Study Ranks Restaurants Riskiest Public Indoor Space During COVID-19

November 11, 2020

The last thing we want to hear as the temperatures drop is how dangerous being indoors can be during a pandemic.

But that’s exactly the gist of a new study – a collaboration between scientists at Stanford and Northwestern universities, Microsoft Research and the Chan Zuckerberg Biohub – which dug into cellphone mobility data in 10 American cities to uncover evidence that eight out of 10 COVID-19 infections in the pandemic’s first wave could be traced to crowded indoor locations like restaurants, coffee shops and gyms.

The data was taken from March to May in such populous areas as Atlanta, Chicago, Los Angeles and Miami. It tracked hourly movements and factored in reductions in mobility due to lockdown restrictions and other changes. Schools and offices were not examined.

“COVID-19 is more readily transmitted in human-to-human contact in closed, crowded and poorly ventilated spaces,” said Dr. Faiqa Cheema, a Hartford Hospital infectious disease expert.
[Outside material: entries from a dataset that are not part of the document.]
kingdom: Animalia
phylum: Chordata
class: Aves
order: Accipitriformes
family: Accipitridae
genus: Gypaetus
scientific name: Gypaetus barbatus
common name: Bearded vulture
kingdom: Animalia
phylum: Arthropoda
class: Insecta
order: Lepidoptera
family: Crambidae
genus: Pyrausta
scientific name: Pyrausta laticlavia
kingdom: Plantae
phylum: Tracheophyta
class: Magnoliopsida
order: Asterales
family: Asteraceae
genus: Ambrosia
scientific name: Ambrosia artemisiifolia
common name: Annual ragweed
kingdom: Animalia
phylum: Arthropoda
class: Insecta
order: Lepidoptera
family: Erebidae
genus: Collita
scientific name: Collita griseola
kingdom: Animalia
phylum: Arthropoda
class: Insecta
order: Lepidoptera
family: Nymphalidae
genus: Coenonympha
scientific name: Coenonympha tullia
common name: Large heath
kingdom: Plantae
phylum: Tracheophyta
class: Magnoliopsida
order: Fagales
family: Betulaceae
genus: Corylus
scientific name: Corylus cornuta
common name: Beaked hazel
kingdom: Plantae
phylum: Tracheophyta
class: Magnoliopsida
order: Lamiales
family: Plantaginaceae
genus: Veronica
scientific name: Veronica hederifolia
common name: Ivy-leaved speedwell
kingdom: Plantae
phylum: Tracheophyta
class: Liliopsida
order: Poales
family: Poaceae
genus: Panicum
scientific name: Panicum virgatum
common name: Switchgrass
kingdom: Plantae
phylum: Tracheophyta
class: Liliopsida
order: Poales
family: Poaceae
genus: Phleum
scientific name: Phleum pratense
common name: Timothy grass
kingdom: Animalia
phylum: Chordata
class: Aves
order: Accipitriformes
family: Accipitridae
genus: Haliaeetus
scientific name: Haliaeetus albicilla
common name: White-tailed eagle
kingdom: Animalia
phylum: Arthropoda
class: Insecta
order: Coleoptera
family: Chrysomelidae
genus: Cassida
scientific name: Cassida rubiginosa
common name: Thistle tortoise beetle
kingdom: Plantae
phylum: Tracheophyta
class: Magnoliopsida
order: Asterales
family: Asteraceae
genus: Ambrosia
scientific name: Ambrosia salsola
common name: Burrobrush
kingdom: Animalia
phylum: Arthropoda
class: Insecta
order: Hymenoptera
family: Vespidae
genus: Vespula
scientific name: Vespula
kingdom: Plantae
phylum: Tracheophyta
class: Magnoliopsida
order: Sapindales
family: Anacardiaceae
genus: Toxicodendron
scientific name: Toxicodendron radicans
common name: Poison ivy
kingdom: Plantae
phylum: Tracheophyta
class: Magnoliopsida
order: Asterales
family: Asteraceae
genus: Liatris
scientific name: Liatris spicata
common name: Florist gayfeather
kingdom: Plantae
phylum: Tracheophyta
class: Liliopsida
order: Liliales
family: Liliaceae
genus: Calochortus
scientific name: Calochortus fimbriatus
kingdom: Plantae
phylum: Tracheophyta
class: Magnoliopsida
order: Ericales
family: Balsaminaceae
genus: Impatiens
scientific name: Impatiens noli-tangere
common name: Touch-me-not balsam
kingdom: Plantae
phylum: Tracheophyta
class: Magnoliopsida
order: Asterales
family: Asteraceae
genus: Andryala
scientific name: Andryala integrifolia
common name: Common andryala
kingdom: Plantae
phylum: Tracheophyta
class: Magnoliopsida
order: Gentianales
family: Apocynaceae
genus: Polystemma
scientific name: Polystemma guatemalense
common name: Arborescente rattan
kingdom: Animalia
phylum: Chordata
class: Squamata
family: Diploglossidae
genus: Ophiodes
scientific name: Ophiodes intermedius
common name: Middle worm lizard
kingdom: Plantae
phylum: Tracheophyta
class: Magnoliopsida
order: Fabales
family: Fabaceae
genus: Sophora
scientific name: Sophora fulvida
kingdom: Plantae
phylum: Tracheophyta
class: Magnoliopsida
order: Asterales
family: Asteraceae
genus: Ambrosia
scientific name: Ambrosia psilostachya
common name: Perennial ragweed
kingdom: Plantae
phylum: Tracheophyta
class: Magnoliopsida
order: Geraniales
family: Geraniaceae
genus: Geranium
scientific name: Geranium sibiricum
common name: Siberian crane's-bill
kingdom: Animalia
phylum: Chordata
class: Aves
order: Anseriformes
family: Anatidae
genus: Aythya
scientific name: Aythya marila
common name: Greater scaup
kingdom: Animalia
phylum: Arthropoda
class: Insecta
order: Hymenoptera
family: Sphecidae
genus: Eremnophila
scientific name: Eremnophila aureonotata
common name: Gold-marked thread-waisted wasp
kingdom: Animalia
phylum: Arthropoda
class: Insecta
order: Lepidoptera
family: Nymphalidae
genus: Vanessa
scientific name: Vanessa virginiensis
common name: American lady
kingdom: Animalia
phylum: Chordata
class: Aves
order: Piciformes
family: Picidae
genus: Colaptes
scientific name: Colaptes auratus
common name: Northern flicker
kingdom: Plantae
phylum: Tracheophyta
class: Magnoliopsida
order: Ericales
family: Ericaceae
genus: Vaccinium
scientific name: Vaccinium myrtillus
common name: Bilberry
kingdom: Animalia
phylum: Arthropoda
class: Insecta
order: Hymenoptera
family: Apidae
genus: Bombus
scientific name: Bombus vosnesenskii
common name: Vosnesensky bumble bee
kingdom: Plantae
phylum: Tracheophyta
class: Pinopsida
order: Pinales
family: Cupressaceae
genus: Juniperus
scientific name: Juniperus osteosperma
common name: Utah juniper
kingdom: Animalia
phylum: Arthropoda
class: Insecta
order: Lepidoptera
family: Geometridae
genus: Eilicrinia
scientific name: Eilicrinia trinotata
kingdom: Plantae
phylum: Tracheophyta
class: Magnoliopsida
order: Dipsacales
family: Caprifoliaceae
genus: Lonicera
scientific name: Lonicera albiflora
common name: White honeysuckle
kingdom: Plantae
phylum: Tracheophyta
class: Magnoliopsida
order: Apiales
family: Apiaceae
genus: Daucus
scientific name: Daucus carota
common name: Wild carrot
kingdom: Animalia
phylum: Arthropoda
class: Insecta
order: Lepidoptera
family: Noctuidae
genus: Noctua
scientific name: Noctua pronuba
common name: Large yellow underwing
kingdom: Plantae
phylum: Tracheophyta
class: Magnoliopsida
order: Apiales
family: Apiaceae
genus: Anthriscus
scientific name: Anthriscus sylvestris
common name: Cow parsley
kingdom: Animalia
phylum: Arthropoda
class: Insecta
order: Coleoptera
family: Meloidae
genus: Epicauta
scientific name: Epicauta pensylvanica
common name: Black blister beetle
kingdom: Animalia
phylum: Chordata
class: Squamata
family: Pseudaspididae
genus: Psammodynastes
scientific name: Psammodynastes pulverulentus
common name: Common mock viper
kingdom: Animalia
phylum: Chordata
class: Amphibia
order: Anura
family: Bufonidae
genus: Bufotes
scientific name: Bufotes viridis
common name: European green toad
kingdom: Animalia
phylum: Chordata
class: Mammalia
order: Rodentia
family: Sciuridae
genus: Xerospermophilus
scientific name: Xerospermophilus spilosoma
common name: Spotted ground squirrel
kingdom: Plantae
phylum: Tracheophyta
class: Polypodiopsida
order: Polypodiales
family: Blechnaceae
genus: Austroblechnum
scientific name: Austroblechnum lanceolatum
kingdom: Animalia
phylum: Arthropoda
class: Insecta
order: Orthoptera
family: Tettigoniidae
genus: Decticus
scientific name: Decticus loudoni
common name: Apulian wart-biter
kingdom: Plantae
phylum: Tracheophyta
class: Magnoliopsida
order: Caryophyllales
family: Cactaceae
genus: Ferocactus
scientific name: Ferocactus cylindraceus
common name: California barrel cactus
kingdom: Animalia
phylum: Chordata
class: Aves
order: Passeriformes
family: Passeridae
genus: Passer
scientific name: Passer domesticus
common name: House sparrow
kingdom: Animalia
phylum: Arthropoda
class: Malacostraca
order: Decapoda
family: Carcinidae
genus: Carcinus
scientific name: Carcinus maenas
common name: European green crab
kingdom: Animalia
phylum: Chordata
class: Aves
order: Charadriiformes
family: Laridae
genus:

The study revealed restaurants were four times riskier locations than gyms and coffee shops. The second-riskiest location was hotels.

The news crested when public officials worldwide have started reinstituting curfews and other limits on access to restaurants and bars in the hopes of curbing human interaction and the flow of infection.

An investigation by Connecticut’s infectious disease specialists of 69 COVID-19 clusters in the state since August offers a similar picture. (Outbreaks at nursing homes and and high-education institutions are not included.)

The number in parentheses represents the median number of cases, followed by the number of clusters:

  • Restaurant (5): 20.
  • Workplace (4.5): 14.
  • Home (7.5): 12.
  • Place of worship (9): 6.
  • Sports facility (4): 4.
  • Child Care Facility (6.5): 4.
  • Other (5): 3.
  • Domestic travel (3): 3.
  • Adult congregate living (6): 2.
  • Indoor Recreation (2): 1


Besides pinpointing areas of risk, the collaborative research project underscored the disparities already observed in the way COVID-19 infection has spread more prolifically in the country’s poorer areas. Venues such as grocery stores in lower-income areas, the study suggests, were more crowded than those in other neighborhoods. In fact, the study indicated that grocery stores in lower income areas generally have an average of 60 percent more people per square foot at any one time than those in more affluent areas.

People in low-income areas are also less likely or able to shelter at home because they often work jobs that require them to be on-site instead of working remotely.

To analyze the mobility data, the research team mapped the movement of about 98 million people into and out of indoor public spaces, calculating the traffic to each venue, how long people stayed on average and the location’s size in square footage. By entering a background infection rate, the team was able to compute COVID-19 spread.

These calculations compared favorably with actual disease spread in each specific city, including showing spikes when public facilities such as restaurants were reopened or capacities expanded.